Cook’s single mention of generative AI to analysts helped fuel speculation as to just what Apple will — or won’t — do in that highly competitive field, led by Microsoft’s involvement with OpenAI and ChatGPT and its own Bing AI chatbot, Google’s Bard bot and Meta’s LLM-based virtual assistant, Meta AI.

In July, Bloomberg reported that Apple was working on AI tools to challenge those bots with its own LLM, dubbed Ajax, and has created a chatbot, Apple GPT, for internal use.

In August, the Financial Times reported that Apple was “bulking up its expertise in generative AI” by hiring dozens of people in California, Seattle, Paris and Beijing to work on LLMs. In fact, Apple’s careers website invites job-seekers to “join a team of researchers and engineers with a proven track record in a variety of machine learning methods,” including generative AI models.

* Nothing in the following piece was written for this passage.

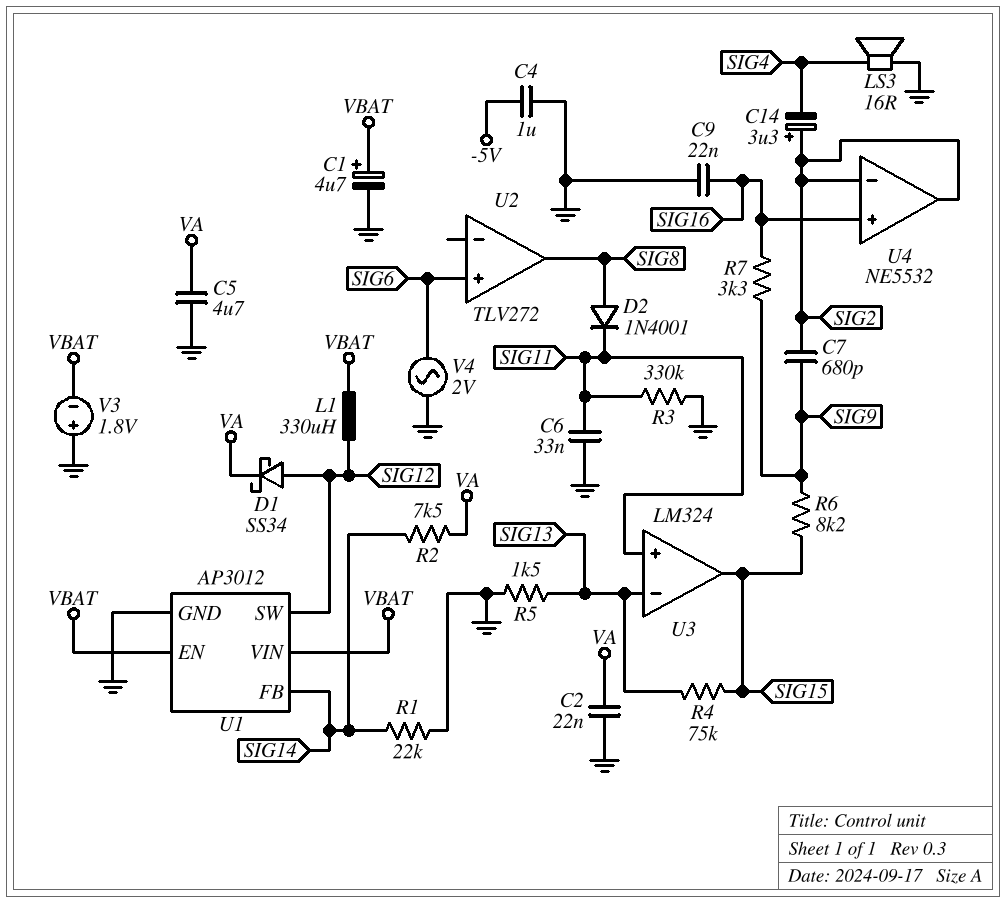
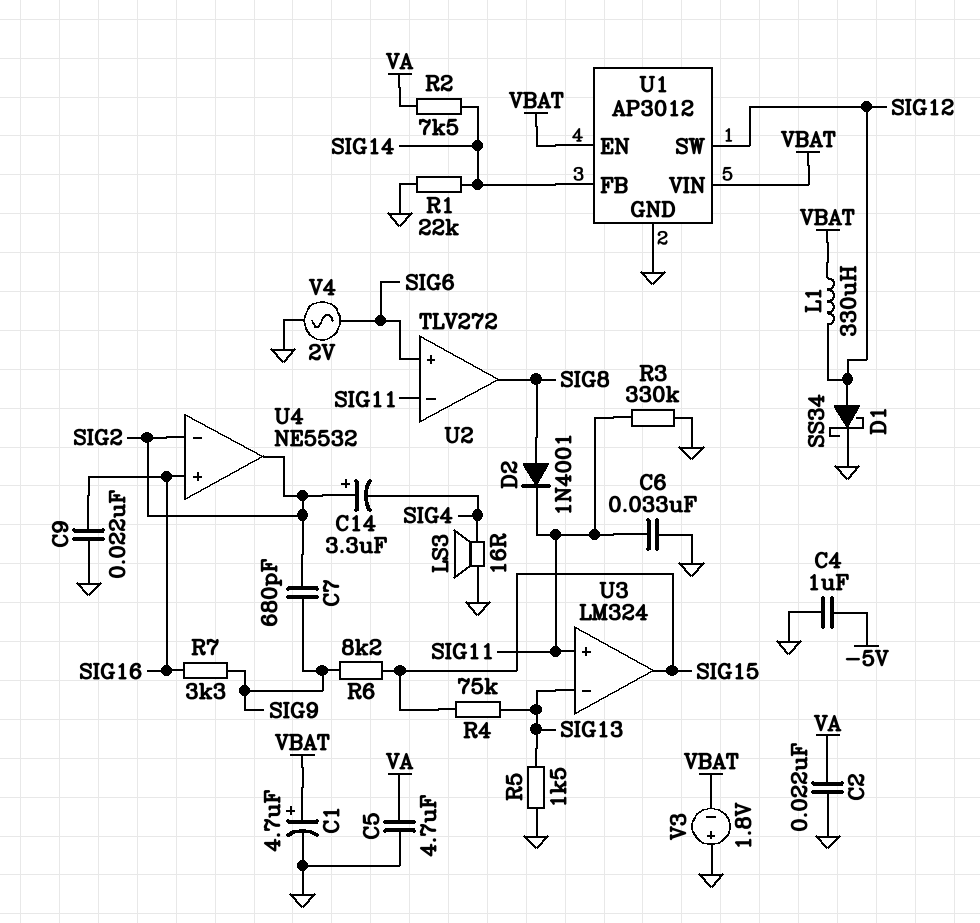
D1: schottky SS34 (A SIG12, K VA) -> schottky SS34 (A SIG12, K GND)
U2 pin in-: none -> SIG11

There is a downside to its ecosystem, however, which adheres to data privacy and design excellence, and might be an obstacle for whatever Apple does in generative AI, Burke said, or in the least, explain why it may debut at a slower pace. “Apple only wants to release products that are safe, privacy-focused and meet internal quality standards, so that limits their speed of deployment,” he said. “So I think Apple will wait to release any platform technologies until they are really additive to its ecosystem.”

In the meantime, Burke said, it is reasonable to assume that Apple will continue to invest in AI, either with more acquisitions of startups or partnerships with developers, and deals being struck by competitors won’t go unnoticed. Referring to Amazon’s recent up-to-$4-billion investment in Anthropic, a startup that’s launched an AI chatbot called Claude 2, he said, “Apple could feel similar pressure to work with leading startups to supplement its internal R&D efforts,” he said. “Particularly as startups continue to achieve state-of-the-art results with LLMs and incorporate new image- and video-based features that could be relevant to Apple. That could be a valid complement to what it’s doing.”